### TASK DIRECTIONS
I would like every record reproduced exactly, with the pictures left out.

--- DATA UNDER STUDY Enclosed Below ---

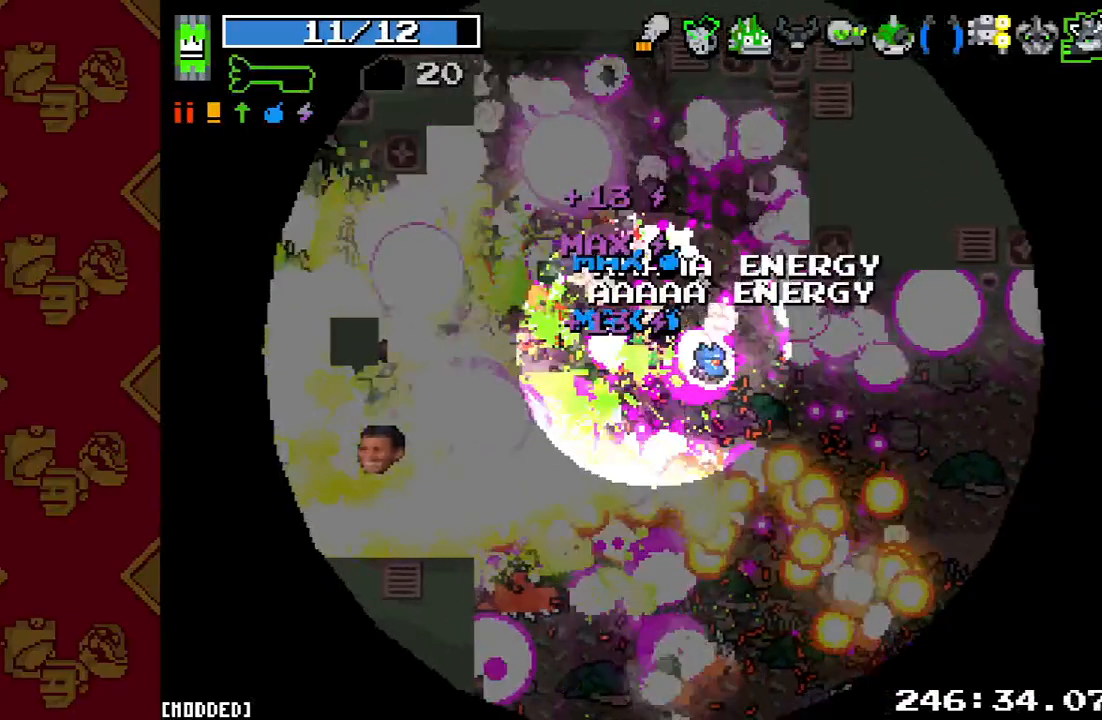
{"buttons": ["L1"], "left_stick": "down-left", "right_stick": "left", "events": [[400, "L1", "down"]]}
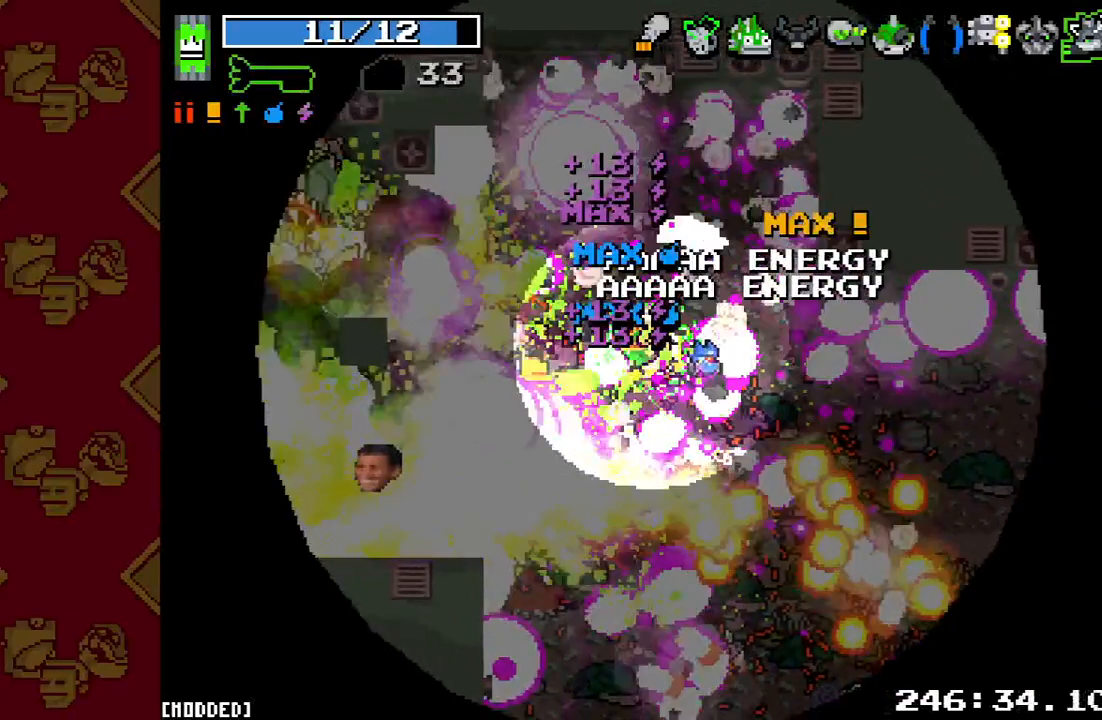
{"buttons": ["R2"], "left_stick": "down", "right_stick": "down-left", "events": [[100, "left_stick", "down"], [100, "right_stick", "down-left"], [400, "L1", "up"], [400, "R2", "down"]]}
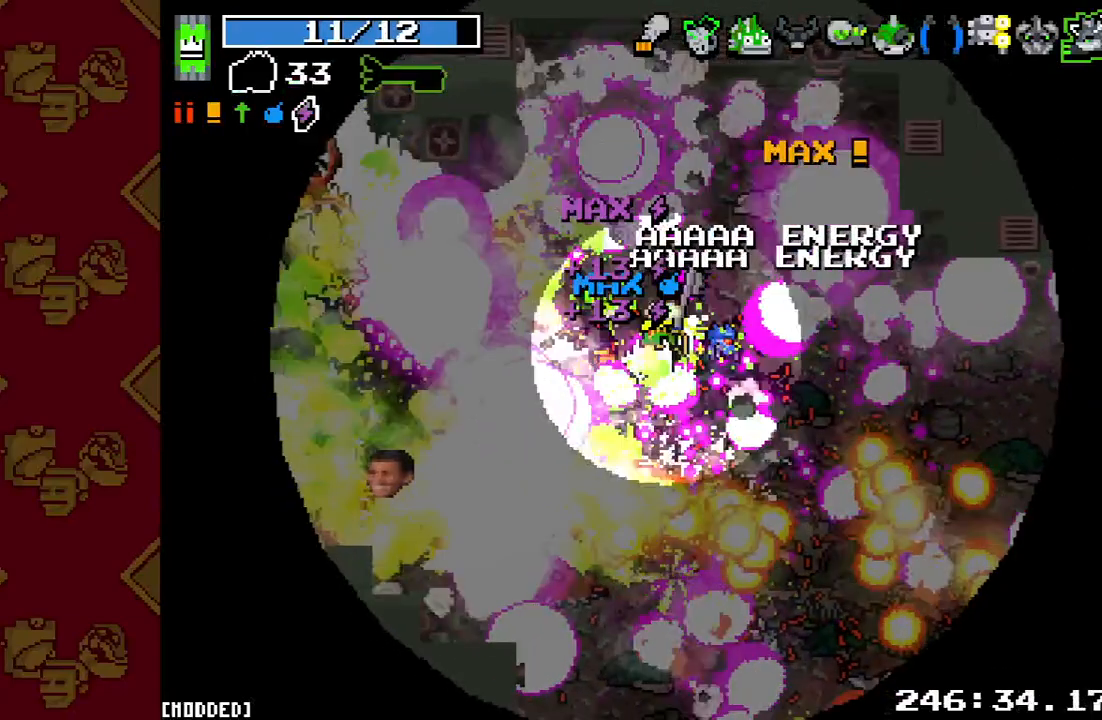
{"buttons": ["L1"], "left_stick": "down", "right_stick": "down-left", "events": [[233, "L1", "down"], [300, "R2", "up"]]}
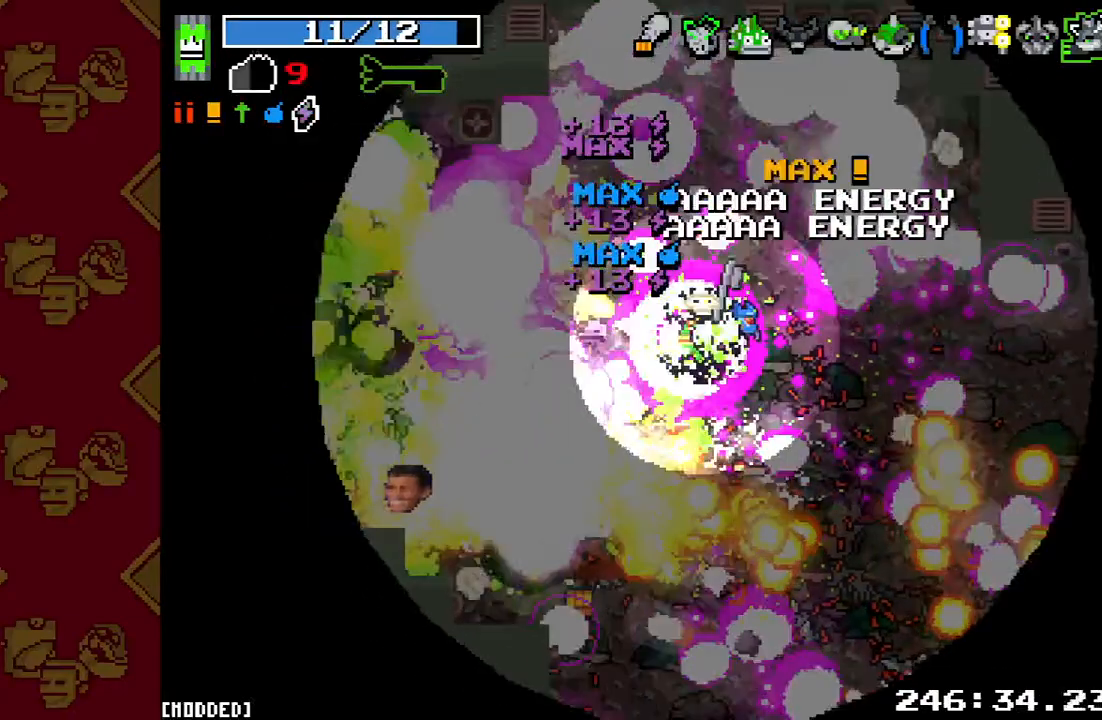
{"buttons": ["R2"], "left_stick": "down", "right_stick": "down-left", "events": [[233, "L1", "up"], [333, "R2", "down"]]}
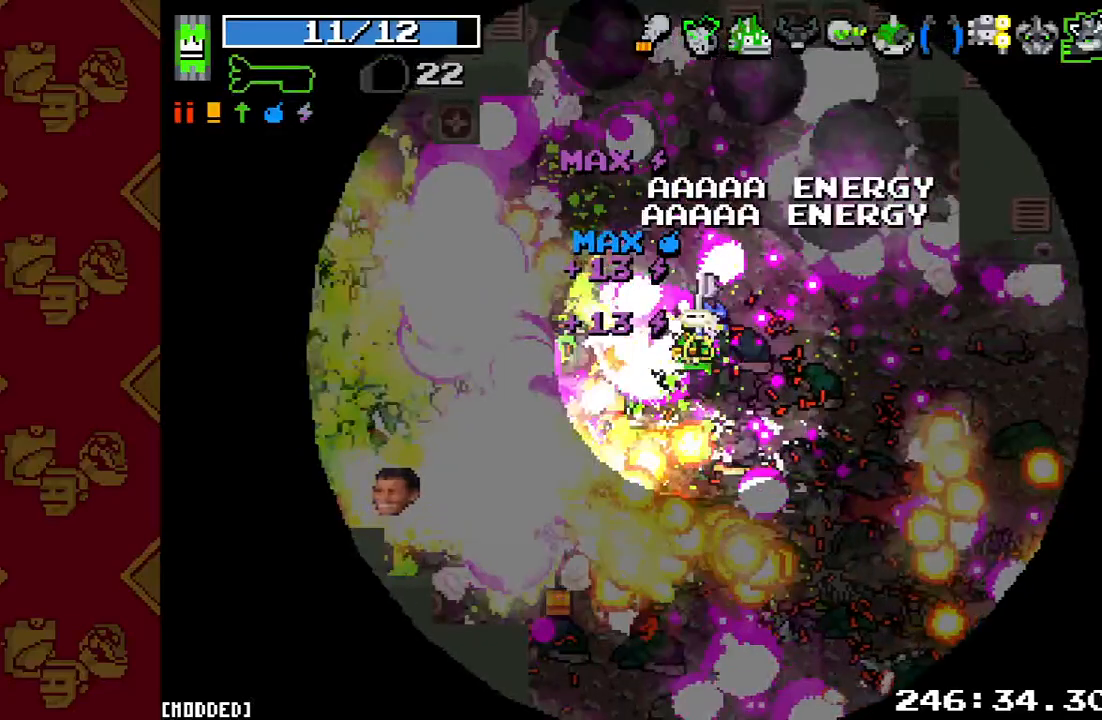
{"buttons": [], "left_stick": "down", "right_stick": "down-left", "events": [[267, "R2", "up"]]}
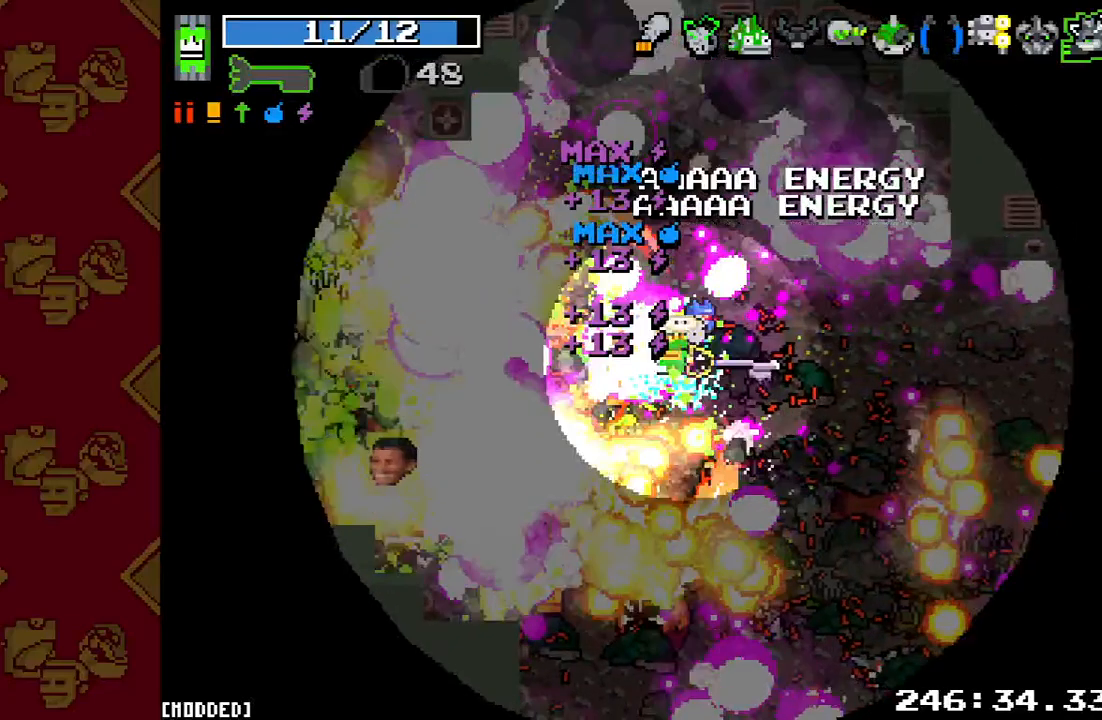
{"buttons": ["L1"], "left_stick": "down", "right_stick": "down-left", "events": [[433, "L1", "down"]]}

--- End of Enclosed DATA UNDER STUDY ---

### REPLY TO THE TASK
{"buttons": ["L1"], "left_stick": "down-left", "right_stick": "left", "events": [[400, "L1", "down"]]}
{"buttons": ["R2"], "left_stick": "down", "right_stick": "down-left", "events": [[100, "left_stick", "down"], [100, "right_stick", "down-left"], [400, "L1", "up"], [400, "R2", "down"]]}
{"buttons": ["L1"], "left_stick": "down", "right_stick": "down-left", "events": [[233, "L1", "down"], [300, "R2", "up"]]}
{"buttons": ["R2"], "left_stick": "down", "right_stick": "down-left", "events": [[233, "L1", "up"], [333, "R2", "down"]]}
{"buttons": [], "left_stick": "down", "right_stick": "down-left", "events": [[267, "R2", "up"]]}
{"buttons": ["L1"], "left_stick": "down", "right_stick": "down-left", "events": [[433, "L1", "down"]]}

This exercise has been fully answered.